- [Input data]:
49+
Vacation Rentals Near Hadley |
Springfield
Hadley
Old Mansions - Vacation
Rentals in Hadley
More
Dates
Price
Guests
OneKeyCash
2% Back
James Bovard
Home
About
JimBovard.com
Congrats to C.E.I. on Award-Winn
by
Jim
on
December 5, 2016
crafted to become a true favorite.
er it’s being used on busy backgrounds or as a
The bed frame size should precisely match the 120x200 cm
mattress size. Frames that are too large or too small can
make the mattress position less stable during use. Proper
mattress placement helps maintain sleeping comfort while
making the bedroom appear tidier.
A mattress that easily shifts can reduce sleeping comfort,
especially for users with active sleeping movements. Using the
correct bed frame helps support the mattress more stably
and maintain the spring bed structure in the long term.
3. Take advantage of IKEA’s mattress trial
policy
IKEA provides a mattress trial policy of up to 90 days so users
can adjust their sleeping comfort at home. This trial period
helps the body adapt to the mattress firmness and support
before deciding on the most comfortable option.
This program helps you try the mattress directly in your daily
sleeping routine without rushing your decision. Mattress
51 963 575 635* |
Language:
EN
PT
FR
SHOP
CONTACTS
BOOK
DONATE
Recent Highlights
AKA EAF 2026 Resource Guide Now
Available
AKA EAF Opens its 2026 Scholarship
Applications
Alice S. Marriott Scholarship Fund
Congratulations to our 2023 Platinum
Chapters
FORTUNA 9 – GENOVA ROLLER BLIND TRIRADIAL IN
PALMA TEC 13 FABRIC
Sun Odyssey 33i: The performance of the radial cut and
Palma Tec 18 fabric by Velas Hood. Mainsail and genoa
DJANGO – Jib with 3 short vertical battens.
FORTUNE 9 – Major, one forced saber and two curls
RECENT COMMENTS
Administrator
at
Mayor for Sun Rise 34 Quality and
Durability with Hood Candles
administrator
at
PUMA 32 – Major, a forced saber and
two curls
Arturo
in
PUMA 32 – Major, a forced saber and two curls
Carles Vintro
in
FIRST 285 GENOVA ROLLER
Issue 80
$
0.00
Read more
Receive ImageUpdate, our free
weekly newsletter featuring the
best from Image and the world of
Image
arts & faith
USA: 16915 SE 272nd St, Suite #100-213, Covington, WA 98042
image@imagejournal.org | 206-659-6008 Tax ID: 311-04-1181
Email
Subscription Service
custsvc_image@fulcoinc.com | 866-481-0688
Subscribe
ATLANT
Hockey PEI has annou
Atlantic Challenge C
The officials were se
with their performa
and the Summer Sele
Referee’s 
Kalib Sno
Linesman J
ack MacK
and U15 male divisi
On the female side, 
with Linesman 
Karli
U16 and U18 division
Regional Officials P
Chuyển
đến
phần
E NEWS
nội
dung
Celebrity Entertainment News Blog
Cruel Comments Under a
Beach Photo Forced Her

- [Problem description]: Wherever a line in the listing contains the word "Rentals", copy that line out.

- [Finished exercise]:
Vacation Rentals Near Hadley |
Rentals in Hadley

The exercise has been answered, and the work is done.